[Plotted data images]
----

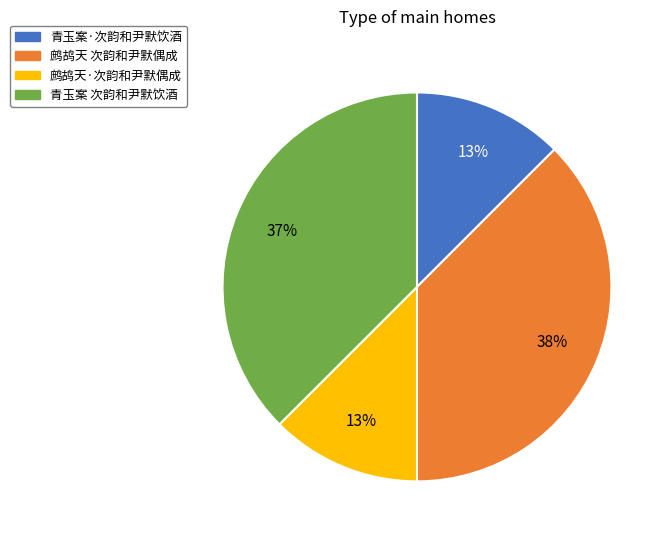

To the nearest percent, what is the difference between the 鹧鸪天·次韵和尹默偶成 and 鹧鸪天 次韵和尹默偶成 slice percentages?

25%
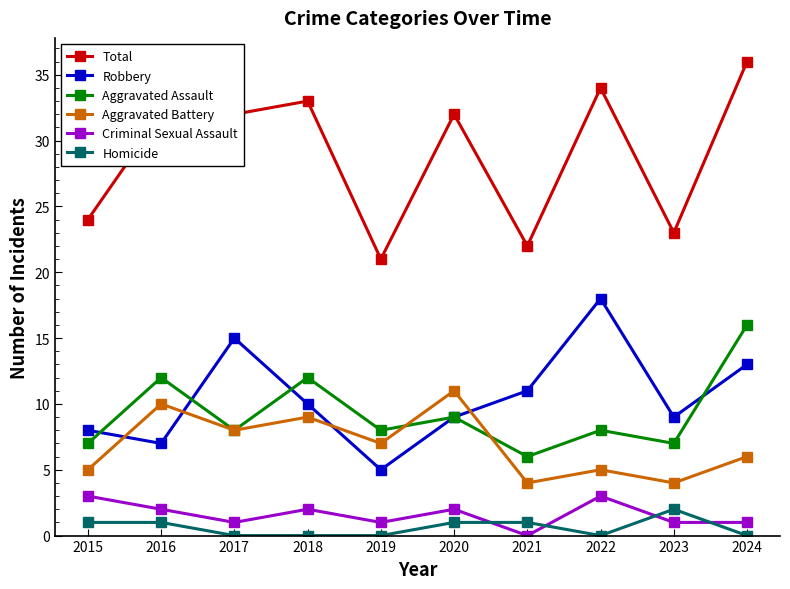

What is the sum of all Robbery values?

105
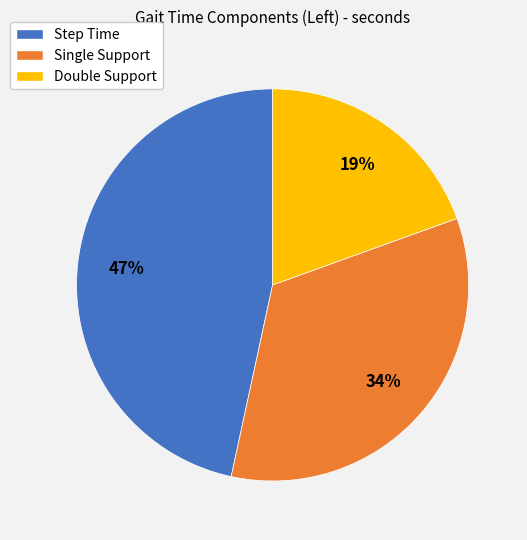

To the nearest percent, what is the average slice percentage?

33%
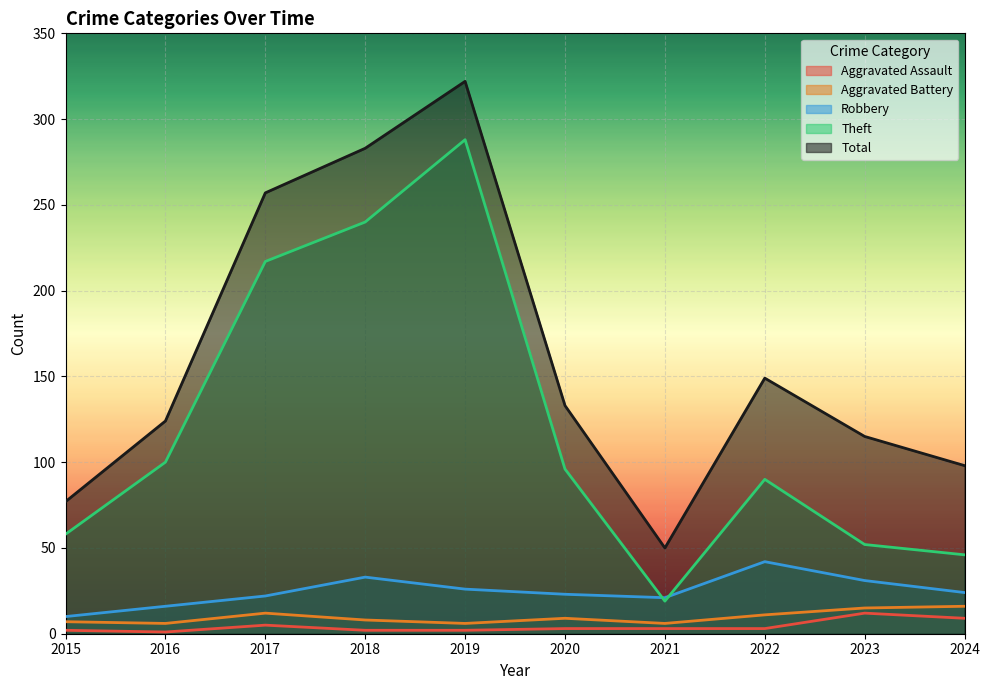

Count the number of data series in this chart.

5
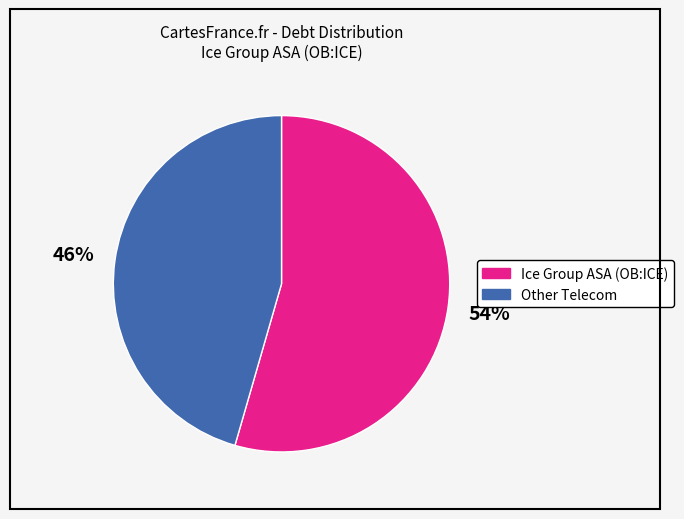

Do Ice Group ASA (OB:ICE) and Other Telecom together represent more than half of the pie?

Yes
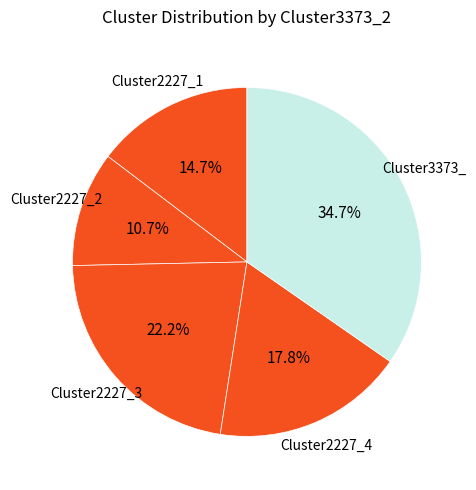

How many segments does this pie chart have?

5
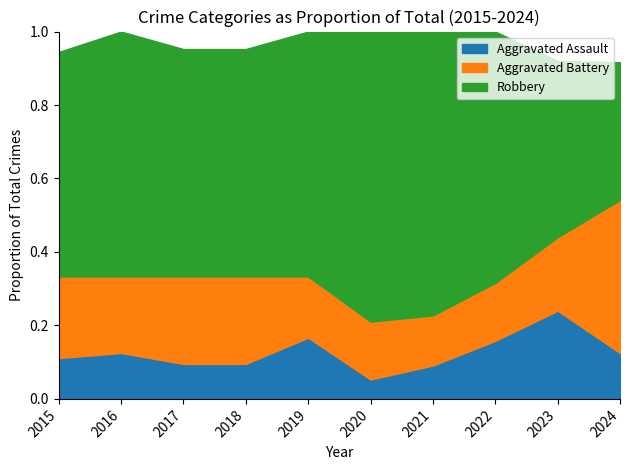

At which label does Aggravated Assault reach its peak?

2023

----

* **What to work on**: Render every line of the listing above as a numbered list, skipping the blank lines and leaving out the pictures.

* **Answer to this task**:
1. To the nearest percent, what is the difference between the 鹧鸪天·次韵和尹默偶成 and 鹧鸪天 次韵和尹默偶成 slice percentages?
2. 25%
3. What is the sum of all Robbery values?
4. 105
5. To the nearest percent, what is the average slice percentage?
6. 33%
7. Count the number of data series in this chart.
8. 5
9. Do Ice Group ASA (OB:ICE) and Other Telecom together represent more than half of the pie?
10. Yes
11. How many segments does this pie chart have?
12. 5
13. At which label does Aggravated Assault reach its peak?
14. 2023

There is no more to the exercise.